近所にチャノキが自生していることがわかり最近はもっぱら番茶作りにハマっている筆者ですが、タンニンたっぷりの冬葉番茶を恒常的に飲み続けることへの若干の不安と、本来ならば収穫期ではないこの真冬に葉を採り続けることで木本にどの程度のダメージを与えることになるのかという不審から、ここ数日は不振気味になっております。

そんな中、先日チャノキが生えていた山に、なにか代用品となるものが都合よく生えていないだろうか・・・という甘い考えのもと登ってみたところ、このようなものが見つかりました。

クマザサ

これは”クマザサ”というイネ科ササ属の多年生植物の一種で、『”隈”ザサ』の名の通り、地上部が越冬する際に葉の淵のみが枯れて隈取のような状態になることが特徴です。
健康食品業界などではもっぱら熊笹茶という表記で販売されていることもあったり、ものによってはご丁寧にパッケージに熊の絵を描いたりしていることも多いようですが(パンダが笹食ってるイメージか?)実際には全く関係が無い上に、コストを下げるためかチシマザサメダケスズタケなど一般的に篠竹と呼ばれている大型笹類の葉が使われていることもあって、そもそも別のものじゃん! と突っ込みたくもなります。
まあクマザサ自体に変種が大量にあるせいでほとんど見分けがつかない上に、原種が京都にしか存在しない、というややこしさを考えると、わざわざ成分的にはあまり変わりのないものを馬鹿正直に使ってられないというのも分からないではないですが。

とまあ、本筋からちょっと脱線しましたが、要するにこのクマザサは加工すればお茶にして飲むことが出来るらしい、ということが言いたかったのです。
健康にいいかどうかは現時点でハッキリとしたデータが出ていないので何とも言えませんが、私が以前に別の場所でたまたま飲む機会があったときには割と美味しかったような記憶があるので、この機会に軽く試してみようと思います。笹類、というかイネ科の植物は放っておくとアホほど増えるので、美味しく飲めるのなら種の存続とかあまり気にせずにバンバン作れて、お得ですし。

ササ、採り放題です。

早速、本記事の主役であるクマザサを採取しに行くわけですが、先ほどまでで大方どのような場所に生えているのかの当たりはついているので、あとは群生しているスポットを探すだけです。
というかそもそも笹自体、竹と同じように地下茎で増殖していくものなので開けた場所ならばいくらでも増えるんじゃないかと想像はしていたのですが


奥の方までずっとクマザサです。

枯れたシダ類に混じって、たくましく繁殖している。

それにしてもここまで増えるとはな。

写真の場所は以前クマザサを見つけた山の一部で、とても近所の里山とは思えないほどに見晴らしが良く、私の最近のお気に入りのスポットになっているのですが、よくよく下を見てみると一面にビッシリとクマザサが生えておりました。
地面カチカチの粘土質なんですけど・・・

つーか、笹って日当たりの悪いジメジメした場所に生えているイメージがあったんですが、ここは一日中直射日光が当たる場所でほかの草本といえばシダしか生えていないんですよね。
やっぱイネ科つよい(小学生並みの感想)

まあまあ、それは置いといて、本来の目的である採取に移ります。

葉を採るときにはチャノキと同じように鋏で、これだけ多ければこんな気遣いは無用かもしれませんが、一応、一株に葉を数枚残すように上のほうだけを切り取ります。
他に誰も見てない所でこういう気遣いが出来るかどうかで人間の価値は決まると思いますねえ!(溢れ出る真面目さ)
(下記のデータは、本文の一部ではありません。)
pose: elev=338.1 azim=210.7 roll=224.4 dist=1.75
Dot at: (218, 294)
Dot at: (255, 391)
で、あとは同じようにして、出来るだけ綺麗な株から少しづつ葉を頂いて・・・

40リットルのごみ袋に半分くらいの量を採取することが出来ました。

ま、取り合えず今日はこんなもんで良いでしょう。

謎の甘味。

そんな訳で、採ってきたクマザサがこちらになります。

ここから加工に入るのですが、他の方のブログなどでクマザサ茶の作り方を調べると、”葉を三等分くらいに小さく切って、そのままフライパンなどで乾燥させてから煮出して飲む。”というのが一般的なようです。
しかし、煎茶などチャノキを原料とする普通のお茶では、”蒸して揉んでから乾燥させることで葉の組織を壊し、よりコクや甘味の強いものにする”という製法がありますので、今回はそれを踏襲したいと思います。
なんとなく揉んだ方が美味しくなりそうな気もするし。

まずは葉を稈(イネ科草本の茎のこと)から切り離して、すでに蒸気の上がっている蒸し器で蒸します。
葉自体がかなり硬いので、時々ひっくり返しながら5分くらいは置いておいたほうが後々揉みやすくなるでしょう。

そしてここで早速、変化が訪れました。
蒸し始めてすぐは青臭い香りだったのですが、2分ほど経った頃から非常に強い甘味を伴った良い香りがします。
番茶を作った時にもある一定の時間を超えるとお茶の香りに変化するというポイントがありましたが、これはどうやらクマザサにも当てはまるようです。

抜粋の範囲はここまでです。